ScHoolboy Q’s new album, Blank Face LP, is another victory for street and gangster rap fans everywhere. For many years, street and gangster rap controlled the clubs and the radio airwaves, but a less abrasive rap sub-genre, spearheaded by landmark works from Kanye West and Drake, have quickly made rappers like ScHoolboy Q the exception rather than the rule.
That shift in the landscape has not only affected what gets played on the radio, but it’s shifted sales as well. Today’s highest-selling artists, from Kendrick Lamar and Kanye West to Drake and J. Cole, primarily preach the antithesis of street and gang life on their records. Their narrative is the predominant one among Hip Hop’s current crop of mainstream stars, and it dictates even at the lowest of levels—which artists eventually break through and experience commercial success.

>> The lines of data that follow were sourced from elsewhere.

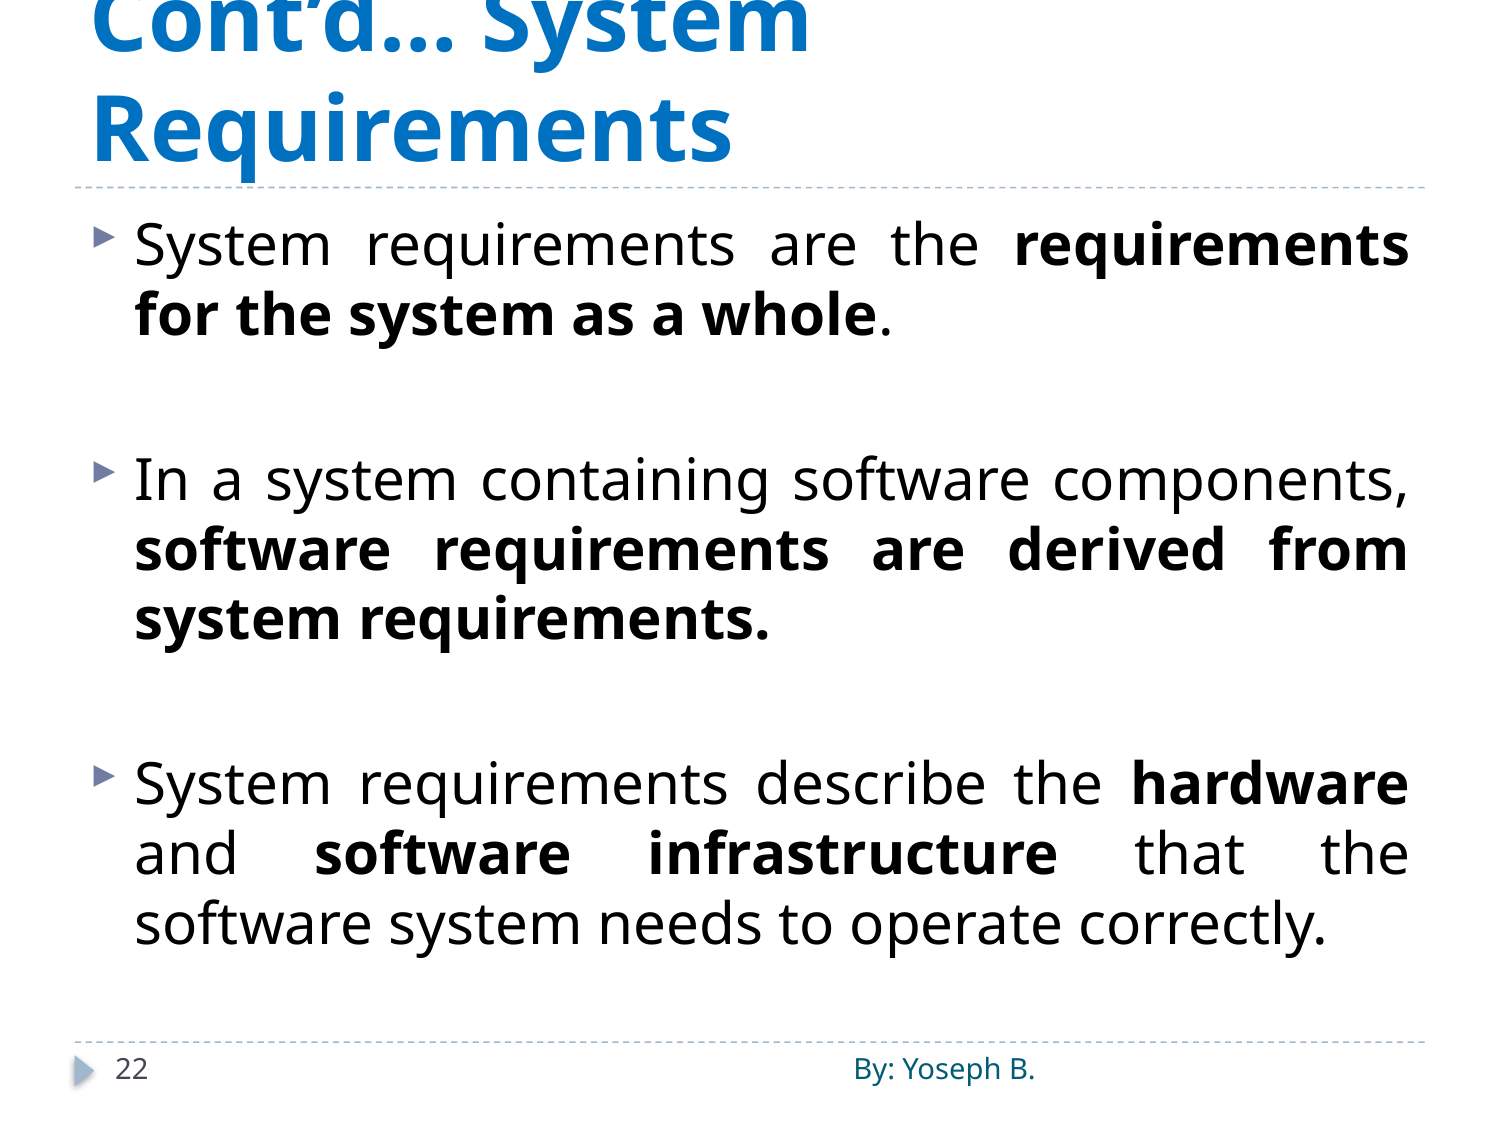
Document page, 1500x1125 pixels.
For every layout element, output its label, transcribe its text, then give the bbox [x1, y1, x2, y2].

footer By: Yoseph B. [475, 1042, 1051, 1103]
title Cont’d… System Requirements [75, 24, 1463, 188]
slide_number 22 [100, 1042, 426, 1103]
list System requirements are the requirements for the system as a whole. In a system containing software components, software requirements are derived from system requirements. System requirements describe the hardware and software infrastructure that the software system needs to operate correctly. [75, 200, 1425, 1010]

This makes ScHoolboy Q’s current standing—a gangster rapper with very little Pop or R&B interpolation on any of his albums—quite the fascinating one. Q rose to prominence around 2011-2012 with the release of two independent albums, Setbacks and Habits ‘N’ Contradictions, that intricately presented both his dangerous past—gangbanger, drug dealer—and his hopes for a better future as both a father and an artist. His gritty, vivid tales of cheating death and wreaking havoc on those that opposed him on his treacherous stomping grounds (“Figg Side,” Los Angeles) were enthralling to rap fans everywhere, and his fan base exponentially grew even prior to his signing a deal with Interscope Records.

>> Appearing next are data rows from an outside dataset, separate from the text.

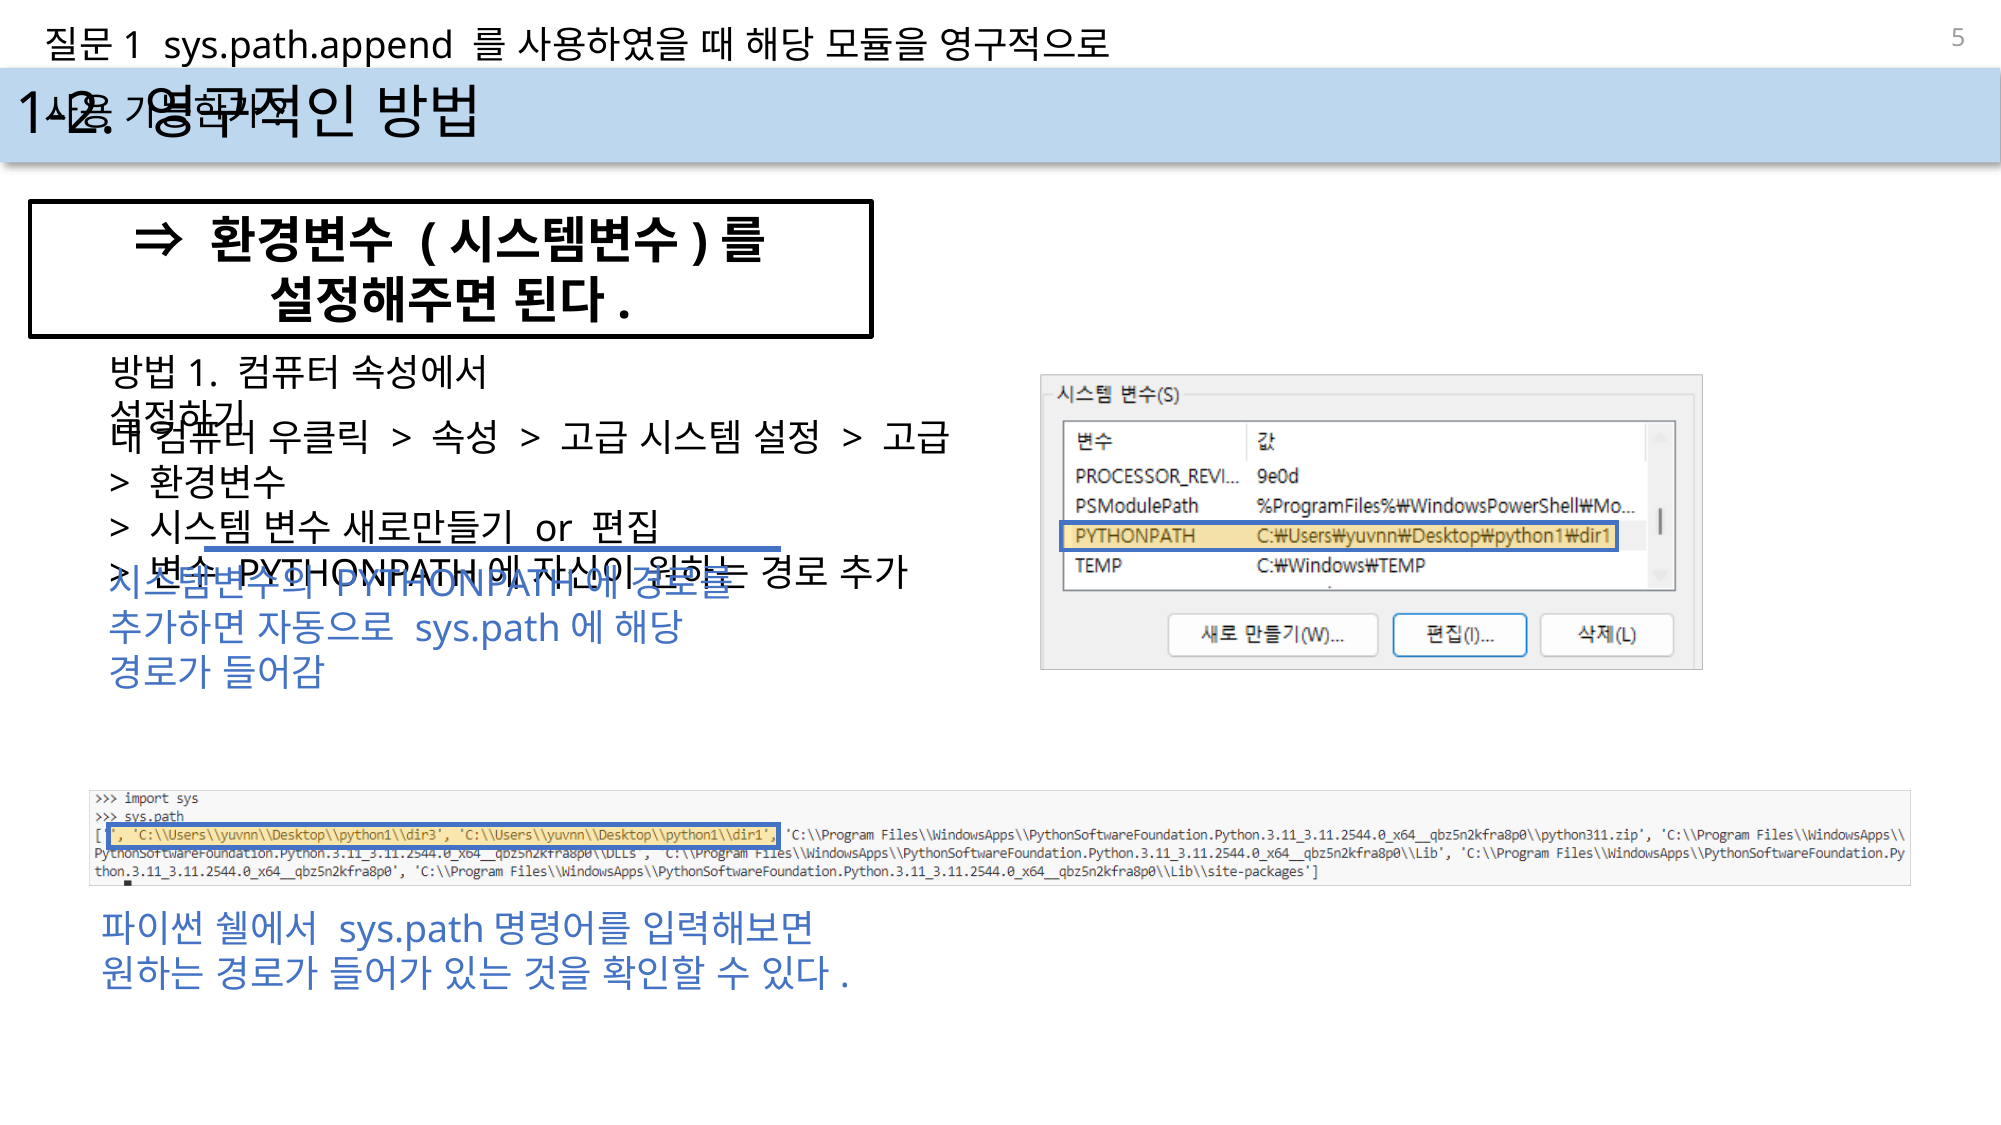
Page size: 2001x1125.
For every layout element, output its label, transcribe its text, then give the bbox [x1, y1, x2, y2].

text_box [87, 788, 1913, 1004]
slide_number 5 [1530, 8, 1981, 68]
text_box ⇒ 환경변수 (시스템변수)를 설정해주면 된다. [29, 201, 872, 337]
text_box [1038, 372, 1706, 673]
text_box 방법1. 컴퓨터 속성에서 설정하기 [94, 342, 556, 406]
text_box 질문1 sys.path.append 를 사용하였을 때 해당 모듈을 영구적으로 사용 가능한가? [30, 0, 1148, 141]
text_box 내 컴퓨터 우클릭 > 속성 > 고급 시스템 설정 > 고급 > 환경변수 > 시스템 변수 새로만들기 or 편집 > 변수 PYTHONPATH에 자신이 원하는 경로 추가 [94, 406, 973, 602]
title 1-2. 영구적인 방법 [0, 53, 1725, 177]
text_box 시스템변수의 PYTHONPATH에 경로를 추가하면 자동으로 sys.path에 해당 경로가 들어감 [94, 551, 799, 701]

Since inking that deal, Q has released two studio albums, both of which maintain his apparent mission statement of compromising very little of his artistic vision and integrity while still delivering his harrowing narrative at his preferred pace. Though Oxymoron, his major label debut, was chock full of ornate details, Q proved he had no shortage in the reflection department on Blank Face. While parts of Oxymoron were blatantly autobiographical–“Hoover Street,” “F*ck LA”—Blank Face veils the continuation of Q’s story with the cloak of what appears to be present-day narrative. Rather than speak scornfully about his past, ScHoolboy transplants you from his lavish current-day lifestyle into the do-or-die atmosphere from which his tales emanate. For that, Blank Face LP even feels more dangerous than Oxymoron did, and for good reason. Rather than speak from outside the tank about how fatal a shark bite can be, Q picked us up and threw us in with a Great White.
It’s this transparency that has allowed him to stray away from traditional major label radio stunts—save the Miguel feature on BFLP that Q admits was an Interscope ploy—while still maintaining a steady stronghold on the Billboard charts. Oxymoron debuted at #1, and now Blank Face premiered at #2, behind only the behemoth that is Drake’s Views. Sometimes being the exception to the rule means getting to write your own rules, and Groovy Q is taking full advantage.